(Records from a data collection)

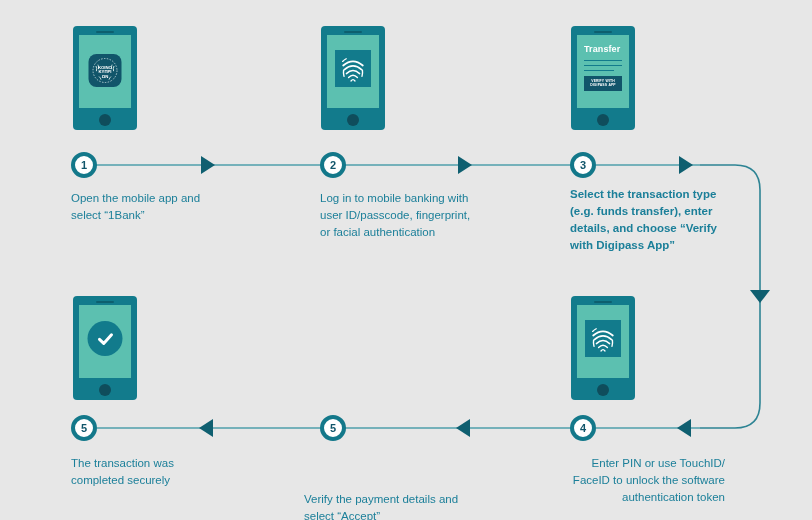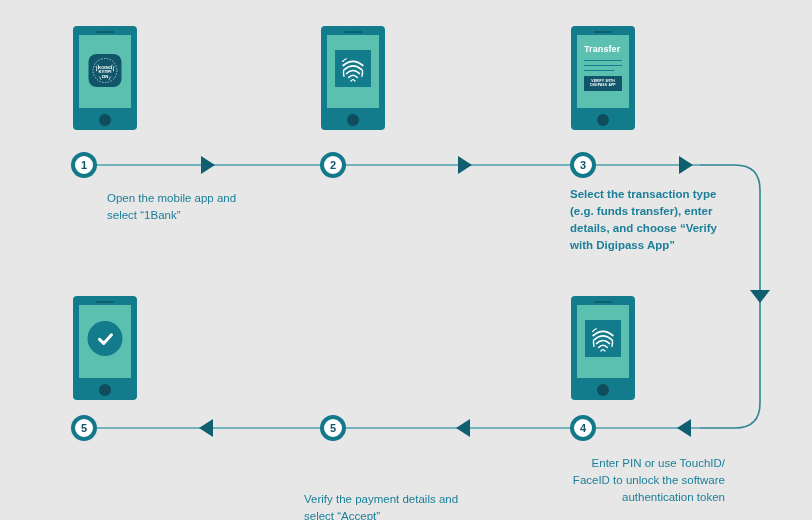"Open the mobile app and" div.caption { margin-left: 36px -> none }
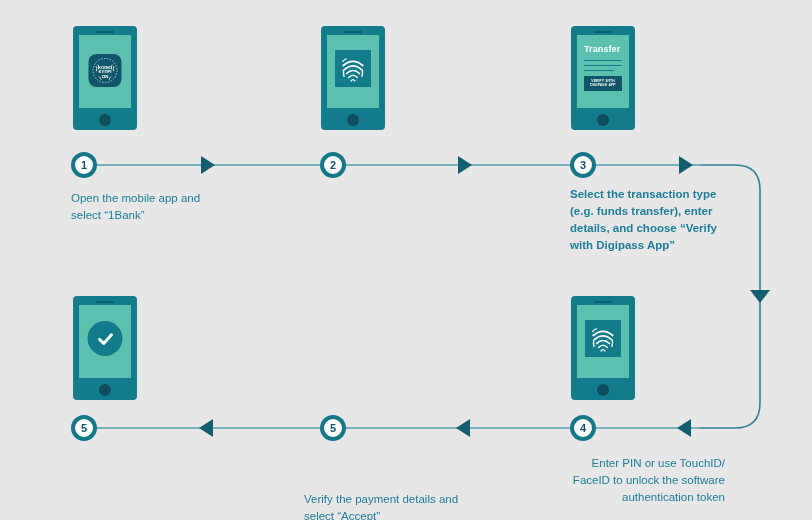"Log in to mobile banking" div.caption { html: none -> <div>Log in to mobile banking with user ID/passcode, fingerprint, or facial authentication</div> }
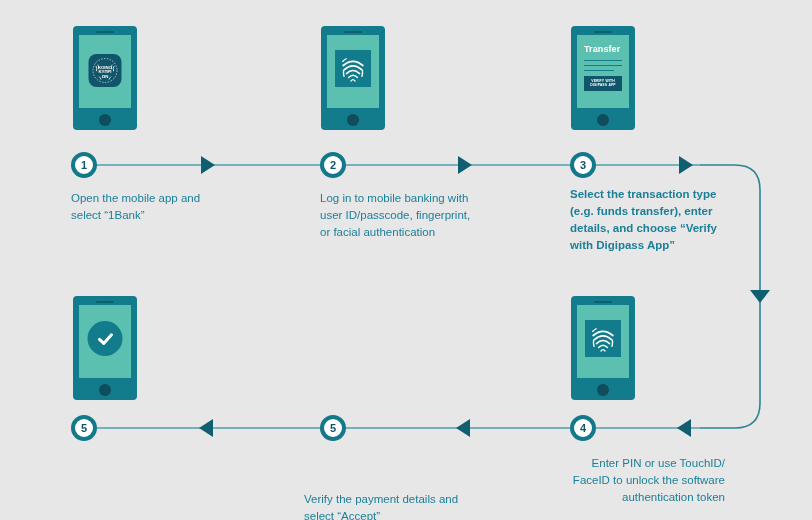"The transaction was completed securely" div.caption { html: none -> <div>The transaction was completed securely</div> }
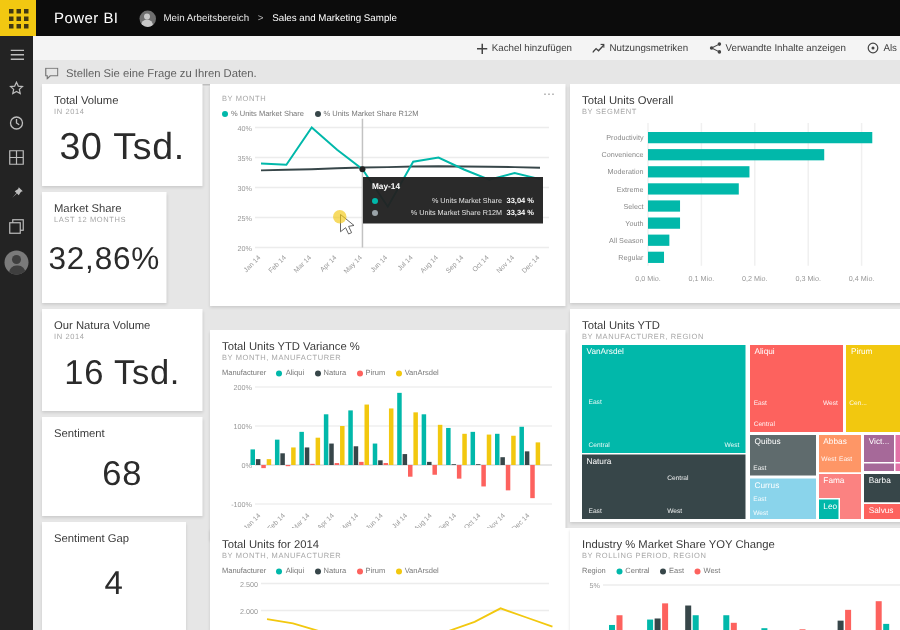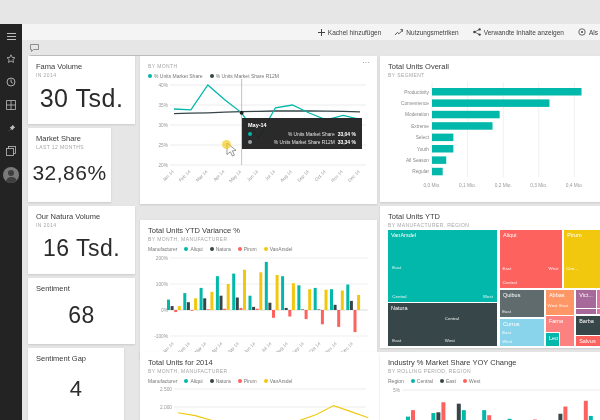"Power BI" header.topbar { html: none -> <header> <div> <i></i> <i></i> <i></i> <i></i> <i></i> <i></i> <i></i> <i></i> <i></i> </div> <div>Power BI</div> <div> <span></span> <span> <span>Mein Arbeitsbereich</span> <span>&gt;</span> <b>Sales and Marketing Sample</b> </span> </div> </header> }
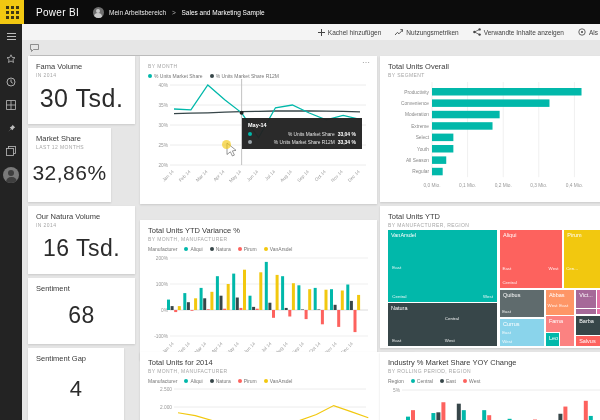"Stellen Sie eine Frage zu" span { html: none -> <span>Stellen Sie eine Frage zu Ihren Daten.</span> }
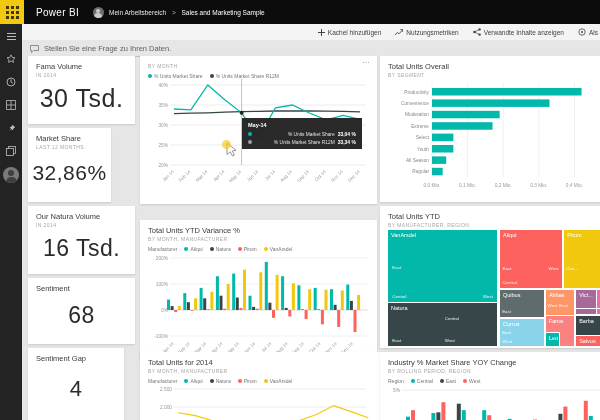"Fama Volume" div.t-title { text: Fama -> Total }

→ **Try it**
Pictures are to be dropped, and every record is to be copied exactly.

→ **Answer to the exercise**
"Open the mobile app and" div.caption { margin-left: 36px -> none }
"Log in to mobile banking" div.caption { html: none -> <div>Log in to mobile banking with user ID/passcode, fingerprint, or facial authentication</div> }
"The transaction was completed securely" div.caption { html: none -> <div>The transaction was completed securely</div> }
"Power BI" header.topbar { html: none -> <header> <div> <i></i> <i></i> <i></i> <i></i> <i></i> <i></i> <i></i> <i></i> <i></i> </div> <div>Power BI</div> <div> <span></span> <span> <span>Mein Arbeitsbereich</span> <span>&gt;</span> <b>Sales and Marketing Sample</b> </span> </div> </header> }
"Stellen Sie eine Frage zu" span { html: none -> <span>Stellen Sie eine Frage zu Ihren Daten.</span> }
"Fama Volume" div.t-title { text: Fama -> Total }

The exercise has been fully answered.